If you read the later copies of Pierre-Simon Laplace’s famous work, The System of the World, you’d miss something important. You’d probably never get back to reading earlier copies because Laplace was a tremendously prolific writer. He wrote about math, astronomy, physics, and politics. He collected and edited the work of past writers, and he added his own spin and interpretation. He even dabbled in philosophy, when he came up with a concept now known as Laplace’s Demon. If everything in the world was run by physical laws, Laplace argued, then any being could, with accurate enough laws and accurate enough information, see the entire history of the universe from start to finish. According to Laplace, “For such an intellect nothing would be uncertain and the future just like the past would be present before its eyes.


The demon would have been amused with how things worked out for Laplace’s System of the World. In the book, Laplace had a theory based on the fact that light came in little bundles, like atoms. And, like atoms, as light went zooming by a massive body, gravity would affect it and slow it down. Laplace eventually came to imagine stars so big that they’d suck their own light back into themselves, as well as grabbing in any light nearby. He called these bodies “black stars.”

Through modern eyes we see that Laplace took the wrong route to get to the right place. Light can’t be slowed down by gravity, but its path can be bent. If a mass is big enough, and correctly placed, light’s path can be bent enough that it swirls into a black hole and cannot escape. Laplace didn’t have the benefit of being born after Einstein, so when the concept of light being a little bundle of mass went out of favor, he quietly scuttled his prescient theory. Only early editions of his book have it.

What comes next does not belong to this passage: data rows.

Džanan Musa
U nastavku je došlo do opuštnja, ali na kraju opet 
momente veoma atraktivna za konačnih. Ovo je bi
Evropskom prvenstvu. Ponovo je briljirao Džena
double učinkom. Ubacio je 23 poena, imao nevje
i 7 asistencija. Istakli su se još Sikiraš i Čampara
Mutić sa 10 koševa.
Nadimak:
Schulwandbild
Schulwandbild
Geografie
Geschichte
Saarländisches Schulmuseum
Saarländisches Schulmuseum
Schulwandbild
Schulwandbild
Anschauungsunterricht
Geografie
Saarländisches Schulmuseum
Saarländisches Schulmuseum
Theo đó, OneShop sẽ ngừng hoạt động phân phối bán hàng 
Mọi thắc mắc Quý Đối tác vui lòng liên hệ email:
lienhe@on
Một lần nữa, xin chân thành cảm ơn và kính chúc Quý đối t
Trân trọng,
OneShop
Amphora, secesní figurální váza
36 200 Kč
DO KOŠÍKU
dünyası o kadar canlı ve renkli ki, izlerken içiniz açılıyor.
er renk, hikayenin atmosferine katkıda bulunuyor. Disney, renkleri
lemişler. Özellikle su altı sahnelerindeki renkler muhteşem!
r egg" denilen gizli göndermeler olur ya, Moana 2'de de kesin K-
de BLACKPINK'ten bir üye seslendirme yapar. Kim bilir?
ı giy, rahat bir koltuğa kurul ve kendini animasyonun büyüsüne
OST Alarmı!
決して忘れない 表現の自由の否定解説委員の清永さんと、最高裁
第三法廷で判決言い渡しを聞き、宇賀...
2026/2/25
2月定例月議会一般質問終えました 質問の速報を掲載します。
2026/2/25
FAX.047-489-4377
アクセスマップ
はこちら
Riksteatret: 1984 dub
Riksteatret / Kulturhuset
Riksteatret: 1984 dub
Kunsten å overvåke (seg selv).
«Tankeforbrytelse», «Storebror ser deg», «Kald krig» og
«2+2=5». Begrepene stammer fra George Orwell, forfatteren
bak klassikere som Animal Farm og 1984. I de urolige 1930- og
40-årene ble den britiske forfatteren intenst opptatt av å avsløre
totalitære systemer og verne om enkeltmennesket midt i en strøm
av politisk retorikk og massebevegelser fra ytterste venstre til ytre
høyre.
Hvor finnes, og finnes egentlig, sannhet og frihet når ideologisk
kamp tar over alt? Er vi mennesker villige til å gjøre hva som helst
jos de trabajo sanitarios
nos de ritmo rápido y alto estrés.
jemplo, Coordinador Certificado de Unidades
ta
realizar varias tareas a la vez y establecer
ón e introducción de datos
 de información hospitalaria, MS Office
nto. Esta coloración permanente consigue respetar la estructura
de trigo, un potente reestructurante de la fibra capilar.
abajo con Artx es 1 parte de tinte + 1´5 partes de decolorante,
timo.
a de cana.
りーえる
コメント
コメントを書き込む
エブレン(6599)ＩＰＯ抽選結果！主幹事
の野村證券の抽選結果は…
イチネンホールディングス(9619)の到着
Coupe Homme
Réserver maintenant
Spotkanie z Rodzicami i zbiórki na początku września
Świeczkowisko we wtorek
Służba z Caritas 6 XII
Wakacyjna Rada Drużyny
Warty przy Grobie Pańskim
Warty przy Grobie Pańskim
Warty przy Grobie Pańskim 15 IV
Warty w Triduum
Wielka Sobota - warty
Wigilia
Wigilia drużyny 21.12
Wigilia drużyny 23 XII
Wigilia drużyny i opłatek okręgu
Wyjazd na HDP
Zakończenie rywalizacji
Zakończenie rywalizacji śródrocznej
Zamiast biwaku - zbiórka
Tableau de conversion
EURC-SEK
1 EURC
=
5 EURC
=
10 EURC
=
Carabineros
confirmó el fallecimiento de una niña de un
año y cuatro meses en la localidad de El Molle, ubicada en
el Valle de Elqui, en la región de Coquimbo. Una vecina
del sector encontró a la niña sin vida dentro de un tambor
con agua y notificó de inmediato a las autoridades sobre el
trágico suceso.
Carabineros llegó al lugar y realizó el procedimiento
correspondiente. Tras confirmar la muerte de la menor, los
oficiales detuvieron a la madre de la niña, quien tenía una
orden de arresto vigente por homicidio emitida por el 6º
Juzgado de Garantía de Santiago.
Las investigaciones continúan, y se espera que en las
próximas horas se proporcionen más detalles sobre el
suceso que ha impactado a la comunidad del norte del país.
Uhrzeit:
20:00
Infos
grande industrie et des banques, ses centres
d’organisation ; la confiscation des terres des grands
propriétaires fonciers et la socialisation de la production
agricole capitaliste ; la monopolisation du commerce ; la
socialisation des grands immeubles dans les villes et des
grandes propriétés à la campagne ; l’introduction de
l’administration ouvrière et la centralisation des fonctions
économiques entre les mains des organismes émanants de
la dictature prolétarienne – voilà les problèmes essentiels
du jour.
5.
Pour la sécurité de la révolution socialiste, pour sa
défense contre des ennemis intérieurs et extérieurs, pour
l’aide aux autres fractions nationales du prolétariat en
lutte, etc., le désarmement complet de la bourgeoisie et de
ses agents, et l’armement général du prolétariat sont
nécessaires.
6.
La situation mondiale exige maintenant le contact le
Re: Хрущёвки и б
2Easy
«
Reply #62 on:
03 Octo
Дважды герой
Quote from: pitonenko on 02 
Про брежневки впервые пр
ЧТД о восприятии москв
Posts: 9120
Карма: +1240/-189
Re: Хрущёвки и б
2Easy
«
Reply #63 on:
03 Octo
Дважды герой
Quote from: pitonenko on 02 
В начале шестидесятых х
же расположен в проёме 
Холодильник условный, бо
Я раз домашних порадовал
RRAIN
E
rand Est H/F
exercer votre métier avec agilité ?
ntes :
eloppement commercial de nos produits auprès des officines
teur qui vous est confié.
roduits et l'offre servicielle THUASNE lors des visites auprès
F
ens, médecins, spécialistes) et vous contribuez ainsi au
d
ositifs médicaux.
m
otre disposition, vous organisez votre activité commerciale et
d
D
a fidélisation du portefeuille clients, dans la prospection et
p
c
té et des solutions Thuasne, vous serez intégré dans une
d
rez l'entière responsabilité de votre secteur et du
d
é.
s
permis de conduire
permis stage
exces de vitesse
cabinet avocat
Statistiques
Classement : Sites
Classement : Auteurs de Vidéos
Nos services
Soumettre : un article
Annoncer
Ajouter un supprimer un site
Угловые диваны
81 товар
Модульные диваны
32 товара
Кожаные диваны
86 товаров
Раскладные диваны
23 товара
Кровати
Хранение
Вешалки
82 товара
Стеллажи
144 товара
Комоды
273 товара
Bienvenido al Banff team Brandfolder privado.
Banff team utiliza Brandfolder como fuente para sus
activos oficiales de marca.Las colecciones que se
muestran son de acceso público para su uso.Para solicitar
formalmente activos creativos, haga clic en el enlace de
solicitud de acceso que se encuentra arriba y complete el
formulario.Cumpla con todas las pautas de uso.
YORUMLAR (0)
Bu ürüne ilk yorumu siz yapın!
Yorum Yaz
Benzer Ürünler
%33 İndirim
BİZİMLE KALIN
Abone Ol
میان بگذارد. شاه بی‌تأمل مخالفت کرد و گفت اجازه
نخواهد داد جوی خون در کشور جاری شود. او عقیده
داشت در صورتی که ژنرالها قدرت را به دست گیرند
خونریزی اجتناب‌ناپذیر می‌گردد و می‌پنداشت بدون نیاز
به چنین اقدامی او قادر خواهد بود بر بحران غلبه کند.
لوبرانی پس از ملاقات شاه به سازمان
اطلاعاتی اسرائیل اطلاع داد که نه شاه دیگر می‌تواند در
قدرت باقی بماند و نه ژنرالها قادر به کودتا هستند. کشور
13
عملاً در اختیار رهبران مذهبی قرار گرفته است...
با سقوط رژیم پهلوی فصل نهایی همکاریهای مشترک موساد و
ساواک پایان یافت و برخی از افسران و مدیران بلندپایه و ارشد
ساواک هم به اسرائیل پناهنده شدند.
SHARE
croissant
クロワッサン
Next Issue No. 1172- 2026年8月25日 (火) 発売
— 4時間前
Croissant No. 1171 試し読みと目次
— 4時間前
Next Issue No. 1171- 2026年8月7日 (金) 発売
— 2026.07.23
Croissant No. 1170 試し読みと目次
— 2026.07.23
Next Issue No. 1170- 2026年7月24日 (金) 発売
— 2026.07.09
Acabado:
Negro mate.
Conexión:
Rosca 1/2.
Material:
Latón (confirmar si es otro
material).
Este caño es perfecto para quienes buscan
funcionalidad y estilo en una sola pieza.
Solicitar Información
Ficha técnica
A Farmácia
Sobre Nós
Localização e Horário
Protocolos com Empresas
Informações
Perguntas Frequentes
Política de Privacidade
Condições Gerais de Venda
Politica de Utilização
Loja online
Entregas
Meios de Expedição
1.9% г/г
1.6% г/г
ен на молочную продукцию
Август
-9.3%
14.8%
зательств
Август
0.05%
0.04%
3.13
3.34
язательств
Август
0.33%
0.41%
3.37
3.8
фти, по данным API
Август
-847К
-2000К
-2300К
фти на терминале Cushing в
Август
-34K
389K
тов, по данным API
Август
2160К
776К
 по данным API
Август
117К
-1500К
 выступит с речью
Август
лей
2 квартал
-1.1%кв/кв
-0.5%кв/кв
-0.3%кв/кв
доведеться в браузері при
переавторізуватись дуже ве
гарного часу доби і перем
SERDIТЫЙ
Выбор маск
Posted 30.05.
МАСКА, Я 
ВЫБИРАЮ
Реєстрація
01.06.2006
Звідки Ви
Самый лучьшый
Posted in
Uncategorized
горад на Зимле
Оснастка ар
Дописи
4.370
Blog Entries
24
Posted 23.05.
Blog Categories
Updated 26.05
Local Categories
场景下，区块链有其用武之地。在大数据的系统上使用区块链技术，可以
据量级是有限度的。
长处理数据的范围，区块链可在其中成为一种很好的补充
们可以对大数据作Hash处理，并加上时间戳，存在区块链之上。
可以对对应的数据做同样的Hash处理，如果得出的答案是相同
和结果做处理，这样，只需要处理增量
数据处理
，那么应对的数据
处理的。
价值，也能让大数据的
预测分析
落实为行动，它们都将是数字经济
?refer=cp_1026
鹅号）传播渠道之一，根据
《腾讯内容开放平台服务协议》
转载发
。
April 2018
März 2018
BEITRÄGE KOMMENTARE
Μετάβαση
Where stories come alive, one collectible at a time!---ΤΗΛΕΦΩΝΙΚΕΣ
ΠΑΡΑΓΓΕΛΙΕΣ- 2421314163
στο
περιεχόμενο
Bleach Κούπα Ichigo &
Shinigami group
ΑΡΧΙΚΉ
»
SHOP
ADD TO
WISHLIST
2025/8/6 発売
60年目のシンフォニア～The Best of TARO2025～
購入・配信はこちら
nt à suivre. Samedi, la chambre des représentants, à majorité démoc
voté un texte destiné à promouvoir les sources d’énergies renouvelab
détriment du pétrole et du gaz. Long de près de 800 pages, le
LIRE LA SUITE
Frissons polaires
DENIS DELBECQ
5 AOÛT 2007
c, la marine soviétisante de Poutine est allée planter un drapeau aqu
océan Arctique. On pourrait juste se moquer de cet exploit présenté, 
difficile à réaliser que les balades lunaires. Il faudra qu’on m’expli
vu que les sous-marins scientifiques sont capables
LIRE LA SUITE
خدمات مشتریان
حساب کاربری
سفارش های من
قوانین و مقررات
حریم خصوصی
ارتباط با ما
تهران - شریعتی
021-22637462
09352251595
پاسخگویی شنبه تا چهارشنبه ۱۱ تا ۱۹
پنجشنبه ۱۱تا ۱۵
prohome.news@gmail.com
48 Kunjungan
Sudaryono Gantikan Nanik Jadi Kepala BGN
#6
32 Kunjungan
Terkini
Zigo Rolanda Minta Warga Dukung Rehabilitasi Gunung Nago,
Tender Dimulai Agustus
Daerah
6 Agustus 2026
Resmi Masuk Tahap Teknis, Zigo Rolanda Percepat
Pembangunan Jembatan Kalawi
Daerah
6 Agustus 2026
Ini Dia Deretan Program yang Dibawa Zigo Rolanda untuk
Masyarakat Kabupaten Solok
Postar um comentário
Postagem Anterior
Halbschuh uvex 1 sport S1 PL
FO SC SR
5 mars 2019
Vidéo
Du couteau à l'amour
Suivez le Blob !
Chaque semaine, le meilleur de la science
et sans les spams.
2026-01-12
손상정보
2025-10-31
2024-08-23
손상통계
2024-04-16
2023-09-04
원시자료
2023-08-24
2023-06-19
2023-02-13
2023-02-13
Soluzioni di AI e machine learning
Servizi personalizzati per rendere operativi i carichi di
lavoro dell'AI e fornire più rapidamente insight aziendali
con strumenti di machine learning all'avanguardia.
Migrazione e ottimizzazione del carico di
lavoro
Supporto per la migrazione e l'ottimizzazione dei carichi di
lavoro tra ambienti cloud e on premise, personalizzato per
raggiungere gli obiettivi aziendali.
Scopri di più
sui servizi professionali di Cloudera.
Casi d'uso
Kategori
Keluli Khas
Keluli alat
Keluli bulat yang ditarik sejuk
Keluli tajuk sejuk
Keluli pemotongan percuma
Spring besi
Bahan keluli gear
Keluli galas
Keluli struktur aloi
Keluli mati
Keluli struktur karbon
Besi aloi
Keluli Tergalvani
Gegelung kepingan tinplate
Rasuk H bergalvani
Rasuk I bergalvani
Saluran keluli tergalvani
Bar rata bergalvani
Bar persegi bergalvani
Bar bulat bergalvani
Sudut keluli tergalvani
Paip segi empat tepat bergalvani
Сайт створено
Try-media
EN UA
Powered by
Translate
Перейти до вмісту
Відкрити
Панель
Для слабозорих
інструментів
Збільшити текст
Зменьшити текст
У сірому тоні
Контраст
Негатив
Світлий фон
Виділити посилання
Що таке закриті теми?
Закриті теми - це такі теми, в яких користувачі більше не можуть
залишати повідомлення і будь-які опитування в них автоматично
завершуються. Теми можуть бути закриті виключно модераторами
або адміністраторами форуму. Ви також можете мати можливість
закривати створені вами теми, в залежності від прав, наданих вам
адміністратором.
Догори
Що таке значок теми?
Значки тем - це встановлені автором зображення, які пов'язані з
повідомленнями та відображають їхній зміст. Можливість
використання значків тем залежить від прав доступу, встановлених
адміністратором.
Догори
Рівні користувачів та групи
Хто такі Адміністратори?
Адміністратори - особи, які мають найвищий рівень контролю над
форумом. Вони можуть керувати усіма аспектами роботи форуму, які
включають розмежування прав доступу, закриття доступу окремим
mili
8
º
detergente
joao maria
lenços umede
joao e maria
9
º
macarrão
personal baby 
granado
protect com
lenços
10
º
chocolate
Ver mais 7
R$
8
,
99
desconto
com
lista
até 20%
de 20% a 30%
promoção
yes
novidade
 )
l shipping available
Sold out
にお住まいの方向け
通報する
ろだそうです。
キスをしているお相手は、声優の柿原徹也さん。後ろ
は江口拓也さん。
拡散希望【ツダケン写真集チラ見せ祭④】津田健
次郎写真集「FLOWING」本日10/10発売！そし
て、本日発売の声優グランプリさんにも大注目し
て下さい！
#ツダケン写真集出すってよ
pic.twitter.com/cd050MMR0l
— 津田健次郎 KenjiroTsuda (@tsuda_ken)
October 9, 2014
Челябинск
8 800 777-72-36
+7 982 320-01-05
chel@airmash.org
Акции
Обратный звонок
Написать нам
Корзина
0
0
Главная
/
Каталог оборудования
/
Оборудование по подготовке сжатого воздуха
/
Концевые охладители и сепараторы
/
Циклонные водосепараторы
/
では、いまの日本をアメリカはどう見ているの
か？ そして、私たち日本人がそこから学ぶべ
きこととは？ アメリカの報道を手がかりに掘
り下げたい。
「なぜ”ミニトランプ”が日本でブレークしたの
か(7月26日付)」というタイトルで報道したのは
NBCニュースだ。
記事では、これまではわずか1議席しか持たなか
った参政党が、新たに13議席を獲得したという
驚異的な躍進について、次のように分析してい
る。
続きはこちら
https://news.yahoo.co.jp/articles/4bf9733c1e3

It’s worth noting that Laplace wasn’t the only person to come up with the idea. The man who (rightly) gets credit today for coming up with Dark Stars is a relatively unknown genius named John Michell, who we have covered on this site. Michell was a contemporary of Laplace, a brilliant and hardworking man, and came up with his own black hole idea wholly independently. And he didn’t delete his own work, so he gets all the credit.